Saved data entries ::
____________
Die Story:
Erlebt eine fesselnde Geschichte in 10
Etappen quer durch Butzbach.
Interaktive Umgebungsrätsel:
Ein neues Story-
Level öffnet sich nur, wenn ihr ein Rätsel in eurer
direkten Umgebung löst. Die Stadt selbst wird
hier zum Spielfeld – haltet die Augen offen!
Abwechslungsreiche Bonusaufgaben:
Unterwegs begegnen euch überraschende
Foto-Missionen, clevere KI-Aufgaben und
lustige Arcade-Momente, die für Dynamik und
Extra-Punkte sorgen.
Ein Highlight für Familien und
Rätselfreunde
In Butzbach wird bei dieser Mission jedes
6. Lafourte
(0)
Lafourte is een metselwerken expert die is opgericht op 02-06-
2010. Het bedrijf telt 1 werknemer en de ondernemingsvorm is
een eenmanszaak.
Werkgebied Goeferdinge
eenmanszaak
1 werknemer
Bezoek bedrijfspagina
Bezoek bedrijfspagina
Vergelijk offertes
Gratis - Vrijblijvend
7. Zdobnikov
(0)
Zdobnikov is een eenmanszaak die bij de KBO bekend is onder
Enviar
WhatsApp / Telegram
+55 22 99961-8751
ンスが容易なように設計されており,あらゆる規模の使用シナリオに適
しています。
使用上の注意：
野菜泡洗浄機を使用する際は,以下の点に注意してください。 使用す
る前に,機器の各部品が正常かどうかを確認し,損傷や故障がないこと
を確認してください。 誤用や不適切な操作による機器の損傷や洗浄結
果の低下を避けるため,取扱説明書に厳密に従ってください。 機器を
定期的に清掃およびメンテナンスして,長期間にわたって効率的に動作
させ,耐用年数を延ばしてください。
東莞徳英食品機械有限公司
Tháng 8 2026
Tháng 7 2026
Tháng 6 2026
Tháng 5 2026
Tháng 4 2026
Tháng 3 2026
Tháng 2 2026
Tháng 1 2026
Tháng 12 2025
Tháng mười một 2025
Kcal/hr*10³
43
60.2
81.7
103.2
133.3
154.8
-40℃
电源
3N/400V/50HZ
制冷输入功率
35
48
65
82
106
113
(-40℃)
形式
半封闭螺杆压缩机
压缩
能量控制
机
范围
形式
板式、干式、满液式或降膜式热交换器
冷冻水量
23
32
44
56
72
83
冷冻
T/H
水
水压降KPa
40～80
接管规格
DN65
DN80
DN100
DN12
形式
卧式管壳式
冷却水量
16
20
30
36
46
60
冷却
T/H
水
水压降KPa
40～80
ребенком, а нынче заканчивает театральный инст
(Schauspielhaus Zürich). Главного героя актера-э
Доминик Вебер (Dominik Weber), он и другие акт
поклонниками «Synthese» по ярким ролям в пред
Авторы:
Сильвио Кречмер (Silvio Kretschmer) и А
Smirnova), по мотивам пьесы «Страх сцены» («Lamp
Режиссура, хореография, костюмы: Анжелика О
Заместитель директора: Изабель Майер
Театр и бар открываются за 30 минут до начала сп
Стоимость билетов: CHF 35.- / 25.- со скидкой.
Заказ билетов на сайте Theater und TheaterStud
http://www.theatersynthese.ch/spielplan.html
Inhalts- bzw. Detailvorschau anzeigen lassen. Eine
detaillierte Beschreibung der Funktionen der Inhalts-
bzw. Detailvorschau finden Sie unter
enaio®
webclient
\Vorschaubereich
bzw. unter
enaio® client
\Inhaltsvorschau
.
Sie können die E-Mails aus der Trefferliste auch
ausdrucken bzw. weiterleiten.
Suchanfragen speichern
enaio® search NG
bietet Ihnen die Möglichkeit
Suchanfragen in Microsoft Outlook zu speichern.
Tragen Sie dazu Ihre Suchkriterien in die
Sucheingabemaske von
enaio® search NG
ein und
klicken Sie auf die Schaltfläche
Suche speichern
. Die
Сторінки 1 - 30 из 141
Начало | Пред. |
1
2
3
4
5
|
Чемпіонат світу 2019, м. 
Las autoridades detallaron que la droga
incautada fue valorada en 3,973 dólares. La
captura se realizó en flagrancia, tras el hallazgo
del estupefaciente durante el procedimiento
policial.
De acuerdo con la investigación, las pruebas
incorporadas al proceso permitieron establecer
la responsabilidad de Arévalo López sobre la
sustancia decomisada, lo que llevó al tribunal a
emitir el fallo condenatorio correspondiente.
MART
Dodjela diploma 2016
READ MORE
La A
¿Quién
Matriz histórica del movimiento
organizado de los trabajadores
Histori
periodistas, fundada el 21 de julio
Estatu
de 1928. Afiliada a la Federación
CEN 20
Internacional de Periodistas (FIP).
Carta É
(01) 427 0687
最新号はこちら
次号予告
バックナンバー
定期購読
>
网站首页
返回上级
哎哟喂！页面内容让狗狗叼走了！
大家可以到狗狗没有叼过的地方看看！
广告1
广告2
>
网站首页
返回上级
____________
Task details ::
Your answer should be the lines above from the one containing "Suchanfragen in Microsoft" through the one containing "Чемпіонат світу 2019, м.", copied exactly and with both ends kept.

Result for this exercise ::
Suchanfragen in Microsoft Outlook zu speichern.
Tragen Sie dazu Ihre Suchkriterien in die
Sucheingabemaske von
enaio® search NG
ein und
klicken Sie auf die Schaltfläche
Suche speichern
. Die
Сторінки 1 - 30 из 141
Начало | Пред. |
1
2
3
4
5
|
Чемпіонат світу 2019, м. 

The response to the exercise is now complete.